Crash spurs new calls for Parkway fixes
By Graham Kates
In the aftermath of a terrifying crash that sent an SUV hurtling off the Bronx River Parkway killing all seven people inside on Sunday, Bronx Borough President Ruben Diaz Jr. is seeking upgrades to the dangerous stretch of road where the crash occurred.
Maria Gonzalez, 45, was driving the 2004 Honda Pilot about 70 miles per hour in the southbound left lane, when the vehicle struck the center median, crossed over three lanes and struck the curb, police said. The car went airborne, flying over the guardrail and plunging about 59 feet into the Bronx Zoo below.
Ms. Gonzalez was killed, as were passengers Jocelyn Gonzalez, Maria Nuñez, Niely Rosario, Marly Rosario, Jacob Nuñez and Ana Julia Martinez. They represented three generations from one Bronx family, according to various media reports.
It was the second accident in less than a year in which a car took a similar fall. Bronx Democratic District Leader Michael Robles was driving in the northbound lane last June when he swerved, hit the median and shot across two lanes of traffic before his car was sent over the edge. He and the car’s passenger somehow survived.

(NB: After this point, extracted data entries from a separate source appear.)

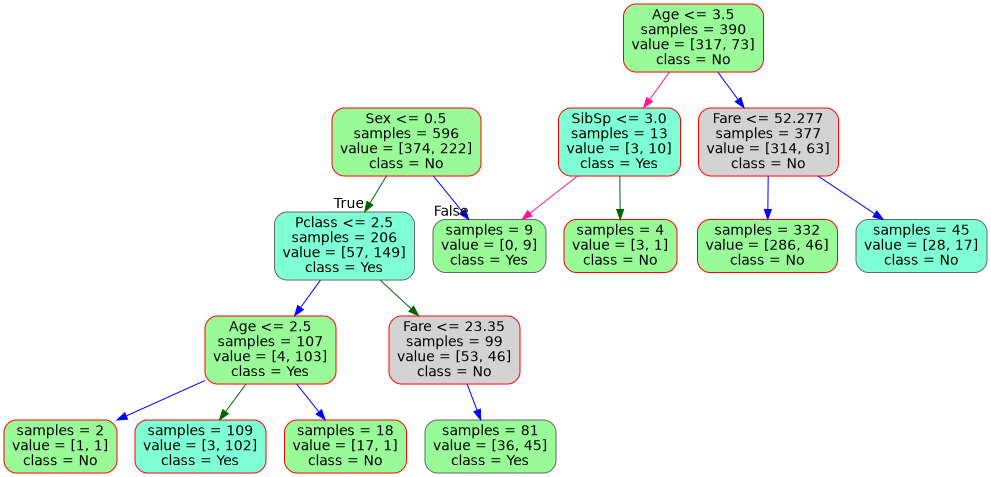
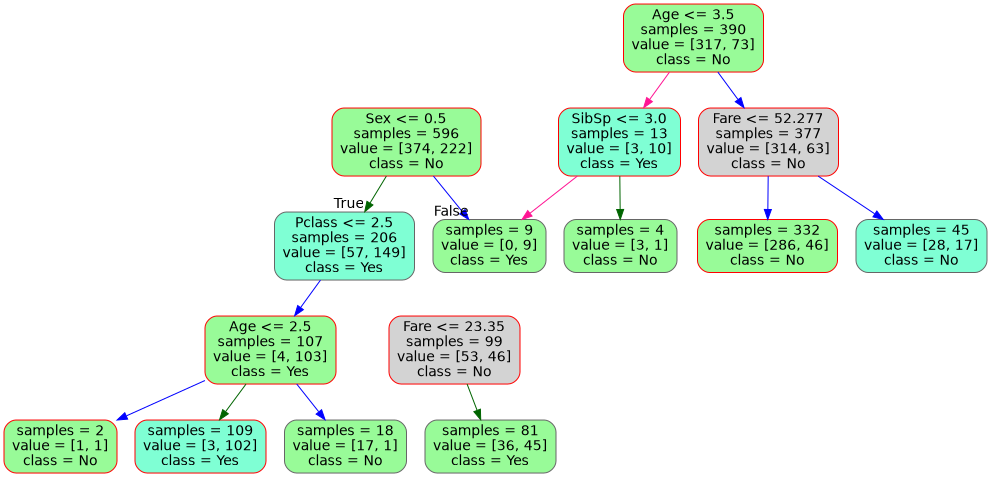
  digraph {
    node [color=red fillcolor=palegreen fontname=helvetica shape=box style="filled, rounded"]
    edge [color=blue fontname=helvetica]
    n1 [label="Sex <= 0.5\nsamples = 596\nvalue = [374, 222]\nclass = No"]
    n2 [color=gray40 fillcolor=aquamarine label="Pclass <= 2.5\nsamples = 206\nvalue = [57, 149]\nclass = Yes"]
    n3 [color=gray40 label="samples = 9\nvalue = [0, 9]\nclass = Yes"]
    n4 [label="Age <= 2.5\nsamples = 107\nvalue = [4, 103]\nclass = Yes"]
    n5 [fillcolor=lightgrey label="Fare <= 23.35\nsamples = 99\nvalue = [53, 46]\nclass = No"]
    n6 [label="Age <= 3.5\nsamples = 390\nvalue = [317, 73]\nclass = No"]
    n7 [fillcolor=aquamarine label="SibSp <= 3.0\nsamples = 13\nvalue = [3, 10]\nclass = Yes"]
    n8 [fillcolor=lightgrey label="Fare <= 52.277\nsamples = 377\nvalue = [314, 63]\nclass = No"]
    n9 [label="samples = 2\nvalue = [1, 1]\nclass = No"]
    n10 [fillcolor=aquamarine label="samples = 109\nvalue = [3, 102]\nclass = Yes"]
-   n11 [label="samples = 18\nvalue = [17, 1]\nclass = No"]
+   n11 [color=gray40 label="samples = 18\nvalue = [17, 1]\nclass = No"]
    n12 [color=gray40 label="samples = 81\nvalue = [36, 45]\nclass = Yes"]
-   n13 [label="samples = 4\nvalue = [3, 1]\nclass = No"]
+   n13 [color=gray40 label="samples = 4\nvalue = [3, 1]\nclass = No"]
    n14 [label="samples = 332\nvalue = [286, 46]\nclass = No"]
    n15 [color=gray40 fillcolor=aquamarine label="samples = 45\nvalue = [28, 17]\nclass = No"]
    n1 -> n2 [color=darkgreen headlabel=True labelangle=45 labeldistance=2.5]
    n1 -> n3 [headlabel=False labelangle=-45 labeldistance=2.5]
    n2 -> n4
-   n2 -> n5 [color=darkgreen]
    n4 -> n9
    n4 -> n10 [color=darkgreen]
    n4 -> n11
-   n5 -> n12
+   n5 -> n12 [color=darkgreen]
    n6 -> n7 [color=deeppink]
    n6 -> n8
    n7 -> n3 [color=deeppink]
    n7 -> n13 [color=darkgreen]
    n8 -> n14
    n8 -> n15
  }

A 2006 crash at almost the same spot, which also involved careening from the median, left six dead.
Mr. Diaz, the borough president, said he’d like to see higher guardrails or fencing along the Bronx River Parkway.
“The railings are too low,” Mr. Diaz said. “The iron cast railings are lower than my waist.”
Speaking outside City Hall in Manhattan on Monday, Mr. Diaz said his office has been in touch with the Lieutenant Governor’s office as well as the New York State Department of Transportation. His Communications Director John DeSio said on Tuesday that guardrails are just one detail officials should look into.
“We’ve already been calling for higher fences … and that’s not only for the drivers but for people in the park,” Mr. DeSio said. “There are expansion joints on the Bronx River Parkway, and that’s one of the problems that people have brought up.”
Expansion joints are grated metal plates placed across highways to absorb heat-induced expansion. On a road known for fast drivers and short guardrails, there’s fear that the brief bump caused by going over the joints could be dangerously exacerbated.
“If you drive south when you’re in the right lane, you feel your car go up,” Mr. DeSio said. “It feels like there are launching pads that send cars into the air.”